Massive monolithic buildings towered on all sides, making the park seem almost like a little valley from 400 years ago.

Jed and Conrad

Jed and Conrad

About 50 stories by 40 rooms of concrete and glass overlooking a ceremonial tea house…it felt like ancient Japan nestled within modern Japan.

We discovered that long ago, the area used to be a falcon range for the shoguns, but it also came to serve as a tidal pond, a tea garden and a wild duck hunting site.  After WWII, it was made a public park and protected under Japanese law.  Many eras in Japan have passed through this garden, and perhaps it was the layers of history that made it feel so peaceful.  In Tokyo, a subway ride can be literally overflowing with people but also feel silent and almost sterile (at least to a mind accustomed to constant conversation); central squares can feel claustrophobic with so people but also incredibly lonely because no one will ever look you in the eyes; bedroom neighborhoods, like ours, can be full of residences but empty of social interactions.  The park felt like a unique space for us – serene but still stimulating.  The park was mostly empty, but it didn’t feel like we were being separated from other people as much pushed together with our own thoughts and reflections.

Skyscrapers on the lake

Skyscrapers on the lake

Our current diet of experience isn’t incredibly nourishing for our bodies or our minds, but this separate peace in the park helped rejuvenate my passion for traveling.

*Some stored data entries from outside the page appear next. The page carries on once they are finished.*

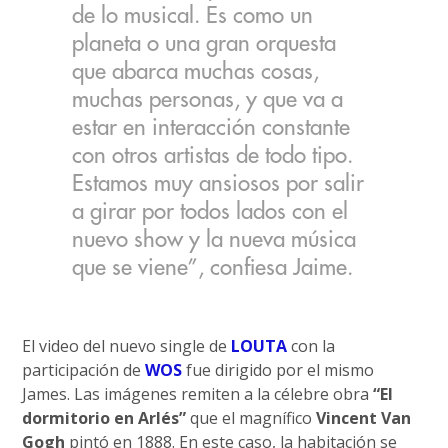
de lo musical. Es como un
planeta o una gran orquesta
que abarca muchas cosas,
muchas personas, y que va a
estar en interacción constante
con otros artistas de todo tipo.
Estamos muy ansiosos por salir
a girar por todos lados con el
nuevo show y la nueva música
que se viene”, confiesa Jaime.
El video del nuevo single de
LOUTA
con la
participación de
WOS
fue dirigido por el mismo
James. Las imágenes remiten a la célebre obra
“El
dormitorio en Arlés”
que el magnífico
Vincent Van
Gogh
pintó en 1888. En este caso, la habitación se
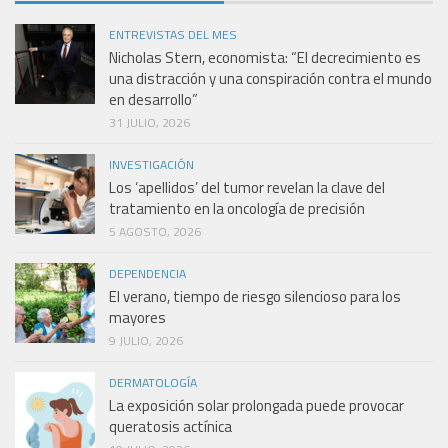
ENTREVISTAS DEL MES
Nicholas Stern, economista: “El decrecimiento es
una distracción y una conspiración contra el mundo
en desarrollo”
31 JULIO, 2026
INVESTIGACIÓN
Los ‘apellidos’ del tumor revelan la clave del
tratamiento en la oncología de precisión
5 AGOSTO, 2026
DEPENDENCIA
El verano, tiempo de riesgo silencioso para los
mayores
9 JULIO, 2026
DERMATOLOGÍA
La exposición solar prolongada puede provocar
queratosis actínica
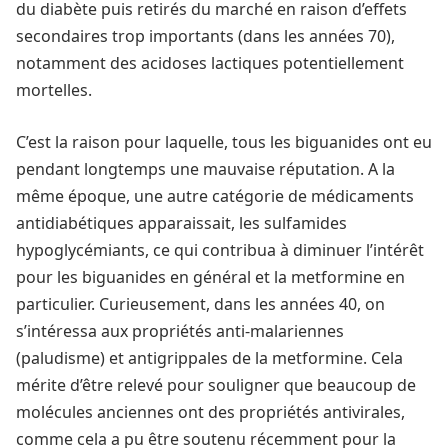
du diabète puis retirés du marché en raison d’effets
secondaires trop importants (dans les années 70),
notamment des acidoses lactiques potentiellement
mortelles.
C’est la raison pour laquelle, tous les biguanides ont eu
pendant longtemps une mauvaise réputation. A la
même époque, une autre catégorie de médicaments
antidiabétiques apparaissait, les sulfamides
hypoglycémiants, ce qui contribua à diminuer l’intérêt
pour les biguanides en général et la metformine en
particulier. Curieusement, dans les années 40, on
s’intéressa aux propriétés anti-malariennes
(paludisme) et antigrippales de la metformine. Cela
mérite d’être relevé pour souligner que beaucoup de
molécules anciennes ont des propriétés antivirales,
comme cela a pu être soutenu récemment pour la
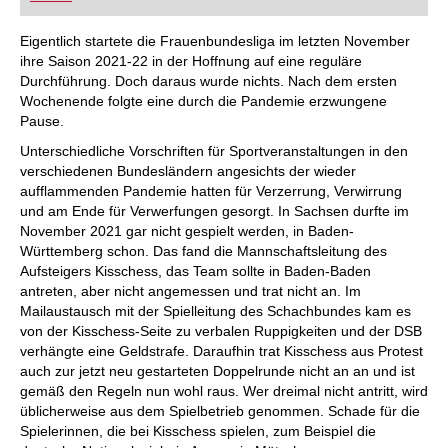
FRITZ trainieren Sie effizienter, intelligenter und
individueller als je zuvor.
Eigentlich startete die Frauenbundesliga im letzten November
ihre Saison 2021-22 in der Hoffnung auf eine reguläre
Durchführung. Doch daraus wurde nichts. Nach dem ersten
Wochenende folgte eine durch die Pandemie erzwungene
Pause.
Unterschiedliche Vorschriften für Sportveranstaltungen in den
verschiedenen Bundesländern angesichts der wieder
aufflammenden Pandemie hatten für Verzerrung, Verwirrung
und am Ende für Verwerfungen gesorgt. In Sachsen durfte im
November 2021 gar nicht gespielt werden, in Baden-
Württemberg schon. Das fand die Mannschaftsleitung des
Aufsteigers Kisschess, das Team sollte in Baden-Baden
antreten, aber nicht angemessen und trat nicht an. Im
Mailaustausch mit der Spielleitung des Schachbundes kam es
von der Kisschess-Seite zu verbalen Ruppigkeiten und der DSB
verhängte eine Geldstrafe. Daraufhin trat Kisschess aus Protest
auch zur jetzt neu gestarteten Doppelrunde nicht an an und ist
gemäß den Regeln nun wohl raus. Wer dreimal nicht antritt, wird
üblicherweise aus dem Spielbetrieb genommen. Schade für die
Spielerinnen, die bei Kisschess spielen, zum Beispiel die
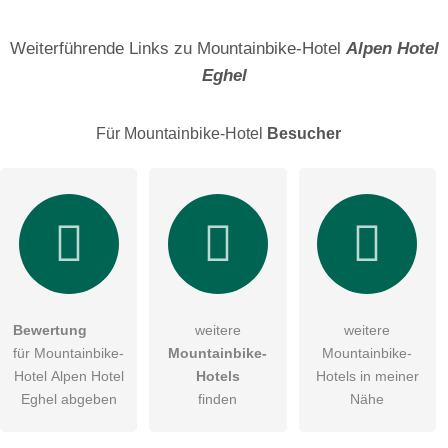
Name
Weiterführende Links zu Mountainbike-Hotel
Alpen Hotel
Eghel
E-Mail-Adresse (wird nicht veröffentlicht)
Für Mountainbike-Hotel
Besucher
Hiermit akzeptiere ich die
AGB
.
Die
Datenschutzerklärung
habe ich zur Kenntnis genommen.
öffentliche Frage stellen
Abbrechen
Bewertung
weitere
weitere
für Mountainbike-
Mountainbike-
Mountainbike-
Hinweis:
Bitte beachten Sie, öffentliche Fragen sind
für alle
Hotel Alpen Hotel
Hotels
Hotels in meiner
Besucher sichtbar
.
Eghel abgeben
finden
Nähe
Klicken Sie hier um eine
individuelle Frage
an den
Mountainbike-Hotel-Eintrag zu stellen
.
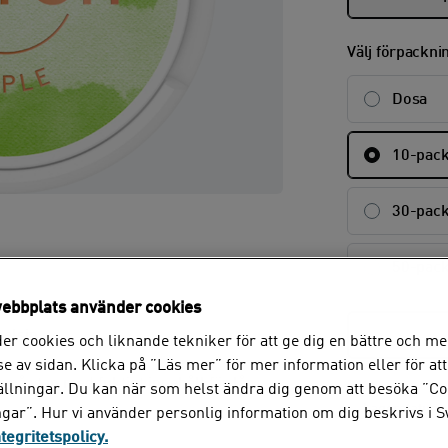
Välj förpackni
Dosa
10-pac
30-pac
50-pac
ebbplats använder cookies
elsin.
er cookies och liknande tekniker för att ge dig en bättre och me
e av sidan. Klicka på ”Läs mer” för mer information eller för att
på ytan med fuktigt innehåll för låg
tällningar. Du kan när som helst ändra dig genom att besöka ”Co
Lagerstatus
ngar”. Hur vi använder personlig information om dig beskrivs i 
ntegritetspolicy.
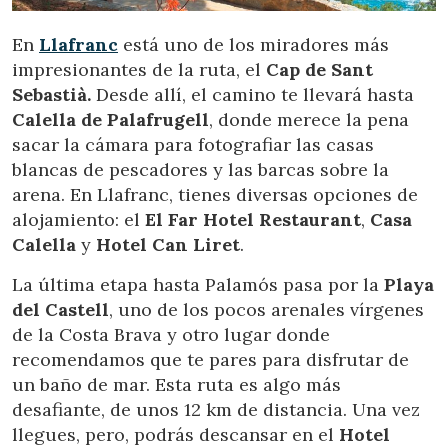
En
Llafranc
está uno de los miradores más
impresionantes de la ruta, el
Cap de Sant
Sebastià.
Desde allí, el camino te llevará hasta
Calella de Palafrugell
, donde merece la pena
sacar la cámara para fotografiar las casas
blancas de pescadores y las barcas sobre la
arena. En Llafranc, tienes diversas opciones de
alojamiento: el
El Far Hotel Restaurant
,
Casa
Calella
y
Hotel Can Liret
.
La última etapa hasta Palamós pasa por la
Playa
del Castell
, uno de los pocos arenales vírgenes
de la Costa Brava y otro lugar donde
recomendamos que te pares para disfrutar de
un baño de mar. Esta ruta es algo más
desafiante, de unos 12 km de distancia. Una vez
llegues, pero, podrás descansar en el
Hotel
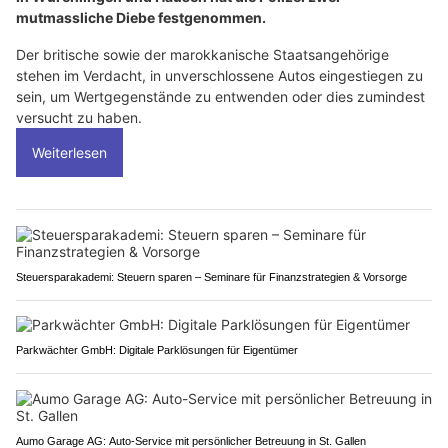
mutmassliche Diebe festgenommen.
Der britische sowie der marokkanische Staatsangehörige
stehen im Verdacht, in unverschlossene Autos eingestiegen zu
sein, um Wertgegenstände zu entwenden oder dies zumindest
versucht zu haben.
Weiterlesen
Steuersparakademi: Steuern sparen – Seminare für Finanzstrategien & Vorsorge
Parkwächter GmbH: Digitale Parklösungen für Eigentümer
Aumo Garage AG: Auto-Service mit persönlicher Betreuung in St. Gallen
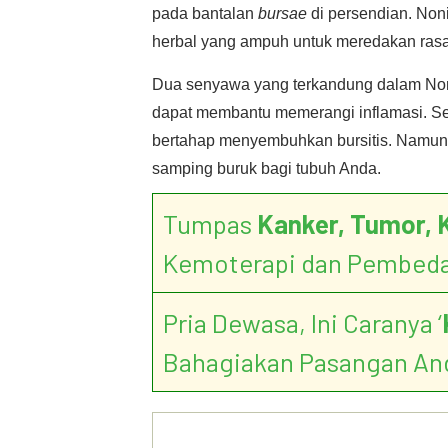
pada bantalan
bursae
di persendian. Noni
herbal yang ampuh untuk meredakan rasa n
Dua senyawa yang terkandung dalam Non
dapat membantu memerangi inflamasi. Sep
bertahap menyembuhkan bursitis. Namun, ti
samping buruk bagi tubuh Anda.
Tumpas
Kanker, Tumor, 
Kemoterapi dan Pembed
Pria Dewasa, Ini Caranya ‘
Bahagiakan Pasangan An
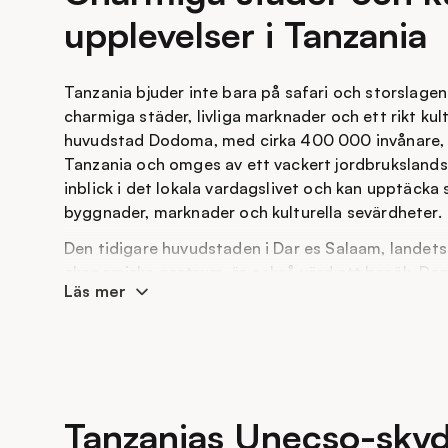
upplevelser i Tanzania
Tanzania bjuder inte bara på safari och storslagen
charmiga städer, livliga marknader och ett rikt kul
huvudstad Dodoma, med cirka 400 000 invånare, li
Tanzania och omges av ett vackert jordbrukslands
inblick i det lokala vardagslivet och kan upptäcka 
byggnader, marknader och kulturella sevärdheter.
Den tidigare huvudstaden i Dar es Salaam, landets
ekonomiska centrum, är också värd ett besök. Den 
Läs mer
erbjuder gott om kultur, promenader vid hamnen och
På Zanzibar hittar du Zanzibar City och den histo
Town, som finns med på Unescos världsarvslista. 
genom smala gränder, besöka färgstarka marknad
vackert utsmyckade träportarna som gjort områd
Tanzanias Unecso-sky
är också födelseplatsen för Queen-sångaren Freddi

Finding fun in Tokyo without any cash is a constantly evolving creative challenge.

Finally, an episode out on time!  Ever since I made it back to the States I’ve had trouble keeping things on schedule.  Before I went to Japan I was always at a two week lag from real time, and when I was with the crew on the road I was experiencing things as they happened, but at all times I had to be thinking a few weeks ahead to do my job as producer.  About 60% of my time is spent as editor thinking about what did happen, and about 40% of my time is spent as executive producer/director thinking about what will happen, and the result is that I spend a clean 100% of my time confused.  I was too inexperienced when starting this project to know why production and planning staff are almost always separate, but I think I’ve got the gist of it after living for a few months in this scheduled haze.

This week also marks the debut of our newest musical contributor: Tettix!  I’ve been listening to Judson Cowan’s music for years, both in his current incarnation and under his previous handle of Cicada.  His work has been featured in a number of creative spots, including this Boing Boing short.  It gives me no shortage of pleasure to be editing to his music, in this episode The Graves of Good Humans from the startling Technology Crisis II.  I hope to use a few more of Tettix’s tracks before Season 2 is up, but in the meantime check out all his albums at www.tettix.net or purchase his songs on iTunes!

So, Episode 203 is finished and uploaded, but you may have a little trouble seeing it (or any of our content) at the moment as Vimeo ate the big one at some point this morning. Hopefully they’ll be back up before the end of the day, but until then just hold tight.

The 99¥ Jr. Kidney-Crusher

The 99¥ Jr. Kidney-Crusher

When I get back, I am never eating another goddamn hamburger so long as I live.